L’analyse des personnalités s’appuie sur différentes théories, qui fondent souvent les contenus de formation. Le modèle le plus en vogue dans les milieux académiques est celui des « Big Five », développé dans les années 1960 par Ernest Tupes and Raymond Christal. Le modèle classe les traits de personnalité en 5 catégories : l'ouverture, la conscience (au sens d’ « être consciencieux »), l'extraversion, l'agréabilité et le « névrosisme » (ou neuroticité). Un modèle alternatif, moins accepté académiquement mais plus répandu dans le monde de l’entreprise, est celui des « types de personnalité », développé à partir des travaux du psychiatre Carl Jung par Isabel Briggs Myers et Katherine Cook Briggs, créatrices en 1962 de l’indice « MBTI ».
La prise en compte des différences, une « soft skill » managériale à cultiver
Ces outils ont beaucoup de vertus : ils permettent de mieux se connaître soi-même, mais aussi de nommer des réalités déjà rencontrées, de mettre en lumière des corrélations, de donner du sens à l’expérience vécue, de donner des conseils pratiques. L’intérêt de ces modèles est de conférer des grilles de lecture qui permettent de mieux comprendre le fonctionnement psychologique de chaque profil de collaborateur, en se fondant à la fois sur la connaissance et sur l’empathie. C’est un bon moyen d’éviter de répéter des erreurs génératrices de conflits inutiles.
Certains réflexes managériaux peuvent en effet s’avérer totalement contre-productifs, alors qu’ils partent de bonnes intentions. Le cabinet Hops Coaching a par exemple réalisé une étude sur les introvertis dans la vie de l’entreprise – son domaine de spécialisation. On y apprend que les deux tiers des personnalités introverties reçoivent régulièrement des injonctions à être différentes de ce qu’elles sont – prendre davantage la parole, sourire, communiquer… voire simplement « être plus extravertie » ! L’introversion est une source de souffrance quotidienne pour un introverti sur deux. Ce n’est pas une fatalité, et c’est une déperdition du point de vue de l’efficacité managériale.

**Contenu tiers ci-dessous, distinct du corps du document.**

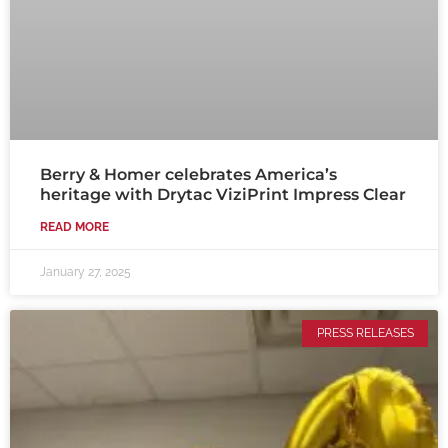
Berry & Homer celebrates America’s
heritage with Drytac ViziPrint Impress Clear
READ MORE
January 27, 2025
PRESS RELEASES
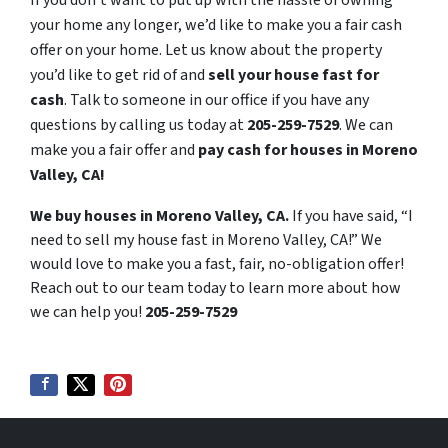
your home any longer, we’d like to make you a fair cash
offer on your home. Let us know about the property
you’d like to get rid of and
sell your house fast for
cash
. Talk to someone in our office if you have any
questions by calling us today at
205-259-7529
. We can
make you a fair offer and
pay cash for houses in Moreno
Valley, CA!
We buy houses in Moreno Valley, CA.
If you have said, “I
need to sell my house fast in Moreno Valley, CA!” We
would love to make you a fast, fair, no-obligation offer!
Reach out to our team today to learn more about how
we can help you!
205-259-7529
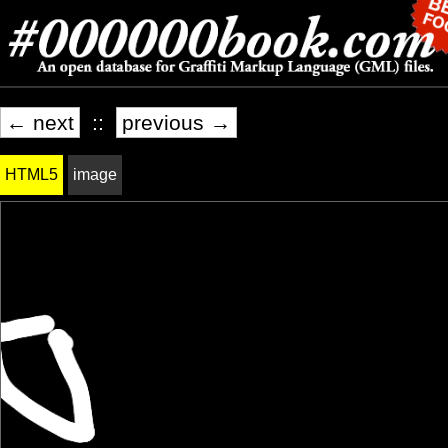
← next
::
previous →
HTML5
image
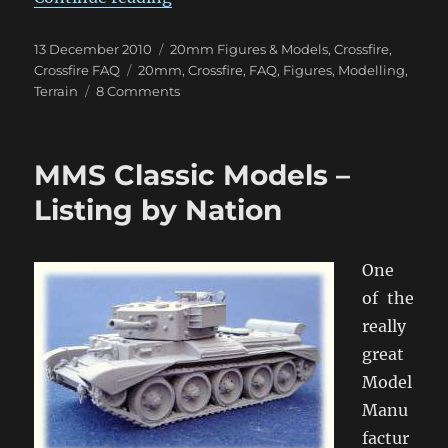
Posted
Categories
13 December 2010
20mm Figures & Models
,
Crossfire
,
on
Tags
Crossfire FAQ
20mm
,
Crossfire
,
FAQ
,
Figures
,
Modelling
,
on
Terrain
8 Comments
Ryan’s
Basing
&
MMS Classic Models –
Painting
Techniques
Listing by Nation
One
of the
really
great
Model
Manu
factur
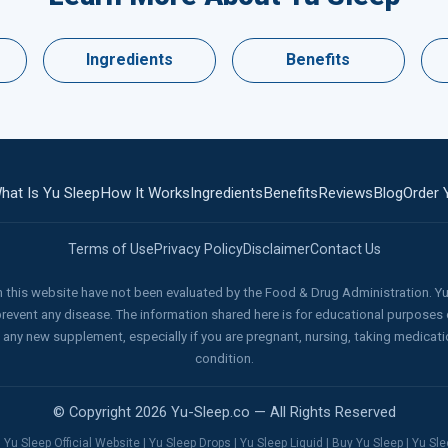
Ingredients
Benefits
hat Is Yu Sleep
How It Works
Ingredients
Benefits
Reviews
Blog
Order 
Terms of Use
Privacy Policy
Disclaimer
Contact Us
this website have not been evaluated by the Food & Drug Administration. Yu 
 prevent any disease. The information shared here is for educational purposes 
g any new supplement, especially if you are pregnant, nursing, taking medicat
condition.
© Copyright 2026 Yu-Sleep.co — All Rights Reserved
 Yu Sleep Official Website | Yu Sleep Drops | Yu Sleep Liquid | Buy Yu Sleep | Yu S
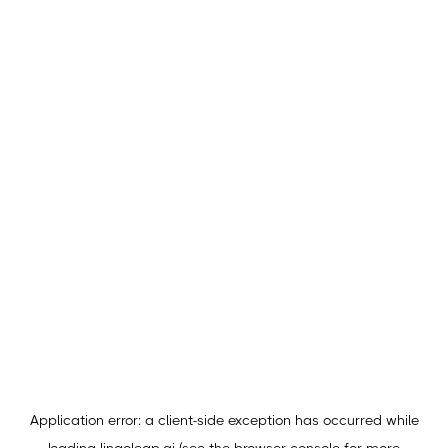
Application error: a
client
-side exception has occurred while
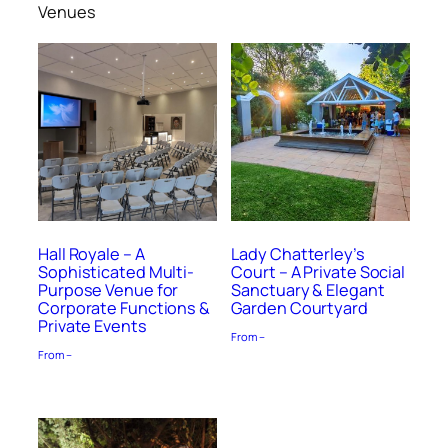
Venues
Hall Royale – A
Lady Chatterley’s
Sophisticated Multi-
Court – A Private Social
Purpose Venue for
Sanctuary & Elegant
Corporate Functions &
Garden Courtyard
Private Events
From –
From –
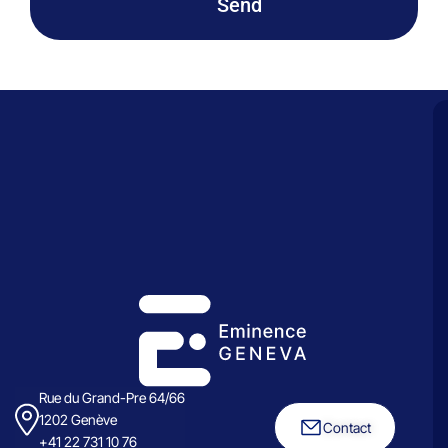
Send
Rue du Grand-Pre 64/66
1202 Genève
Contact
+41 22 731 10 76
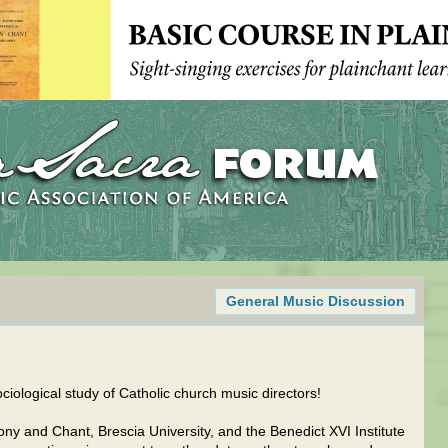
General Music Discussion
ociological study of Catholic church music directors!
ny and Chant, Brescia University, and the Benedict XVI Institute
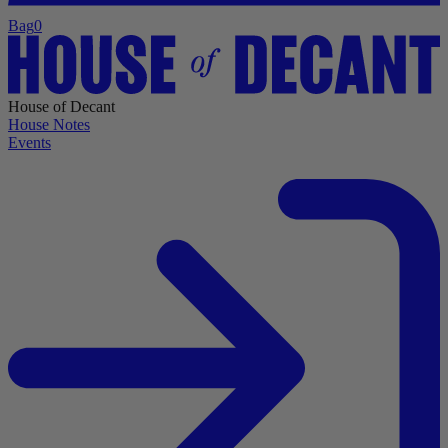
Bag
0
House of Decant
House Notes
Events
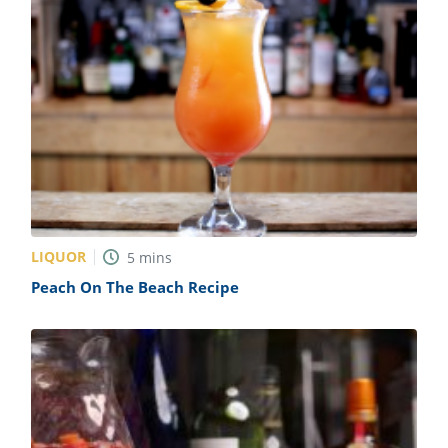
LIQUOR
5
mins
Peach On The Beach Recipe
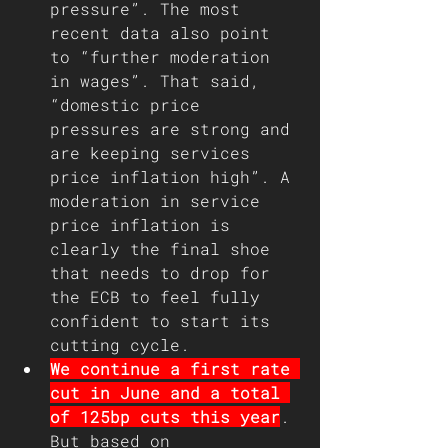
pressure”. The most 
recent data also point 
to “further moderation 
in wages”. That said, 
“domestic price 
pressures are strong and 
are keeping services 
price inflation high”. A 
moderation in service 
price inflation is 
clearly the final shoe 
that needs to drop for 
the ECB to feel fully 
confident to start its 
cutting cycle.
We continue a first rate 
cut in June and a total 
of 125bp cuts this year
. 
But based on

Attention cependant, prendre en compte le profil des collaborateurs ne signifie pas les mettre dans des cases ! C’est le danger des modèles appliqués de façon trop rigide, et c’est peut-être la raison pour laquelle les organismes de formation s’aventurent avec prudence sur ce terrain. Il s’agit plutôt de se donner les moyens de se mettre à la place de chaque collaborateur, pour mieux identifier ses leviers de motivation et ses sources de blocage. Les auteurs de ce dossier se sont essayés à l’exercice en partant des du MBTI et des travaux du consultant Paul D. Tieger : ils identifient 16 types de personnalité en combinant 4 traits, et détaillent pour chacun d’entre eux ce qui les motive, ce qui les retient et la meilleure façon de communiquer avec eux. On devine que de tels modèles ne s’appliquent pas mécaniquement : ils servent de carburant à l’irremplaçable intuition du manager.
L’expression « management de la différence » renvoie généralement à la problématique du management interculturel, propre aux équipes composées de collaborateurs d’origines, de nationalités ou de religions diverses. Pourtant, le management n’est-il pas par définition interculturel ? Chaque individu a sa culture, son passé, son corpus de références propres. Le rôle du manager est de faire en sorte que chacun puisse exprimer son potentiel au sein de l’équipe, en s’appuyant sur les complémentarités des uns et des autres et en évitant les blocages. C’est une expertise qui s’acquiert bien sûr en grande partie sur le terrain, mais qui peut – ou même doit – être renforcée par des connaissances théoriques et des échanges d’expériences, dans un processus d’amélioration continue des compétences managériales.